My first reaction was that it was great to be talking about EL schools, with people who are doing it, getting away from the "what is EL, or why a charter school" kinds of questions we get at home.
The next impression was that this group of Principals is a valuable network of people (beyond the value of the EL school designer). Was Palouse Prairie School developing a 'experiential learning' school without connection to a national organization, we would be faced with a much larger challenge finding peers and collaborators. While the people at the conference didn't have cookie-cutter answers to our challenges, they have working models and are very willing to share (as ANSER, Summit and Pocatello have already demonstrated).
The workshop keynote was a presentation by Suzanne Gregg of ANSER about the approach they are using to assess teachers' skills relative to the EL core benchmarks and how that assessment helps teachers and leaders decide on the Professional Development learning targets. How refreshing -- assess where your school is against the EL model and choose professional development to move forward.
We also spent some time thinking about work plans (for the balance of 08-09 or for the next 18 months). I was able to eavesdrop on a designer-principal conversation and get a greater appreciation for the work plan form and how it was clarifying the school's thinking.

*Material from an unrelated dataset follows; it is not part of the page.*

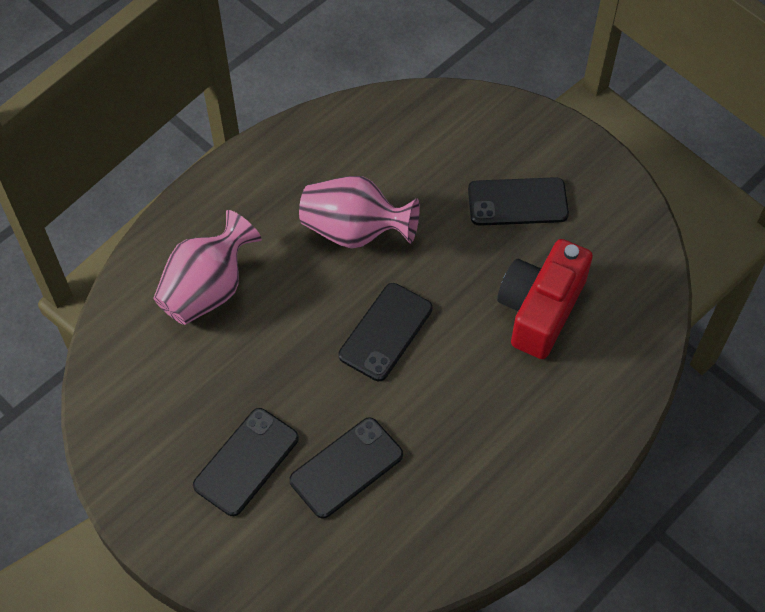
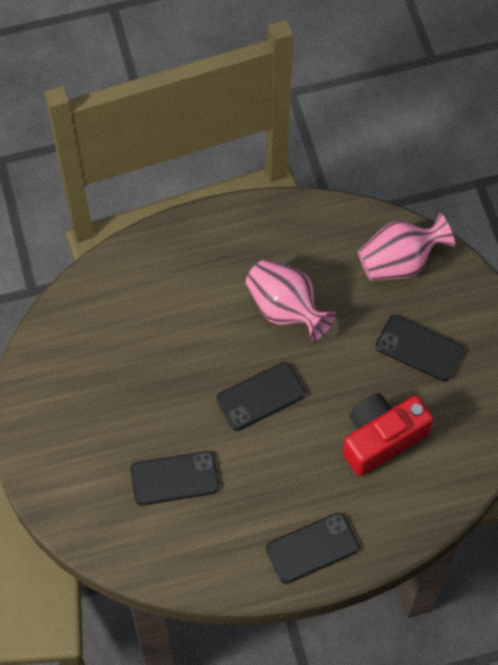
camera: 30 degrees right, 5 degrees up
(208, 290) = (157, 300): pink vase -> pink vase (399, 262)
(246, 462) = (111, 438): black phone -> black phone (312, 548)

Finally, we were asked to describe some goals for our work plan and the staff used these to make collaborative teams. Palouse Prairie School ended up with ANSER, as we are have a shared interest in training new teachers in summer 09. We have agreed to explore how to collaborate, including EL training at Bainbridge Island and perhaps some combined PD at one or the other site or somewhere in between. We have the fortune to share John LeCavalier as our school designer, which should further enhance the collaboration.
The next of these regional leadership meetings is in Vancouver WA, the end of January. It is unclear who should attend from Palouse Prairie School. One thought is to send some of the same people and (knock on wood) our Principal. Another thought is to send other members of the Board, to broaden the base within the Board. We need to resolve that over the course of the next 4 weeks.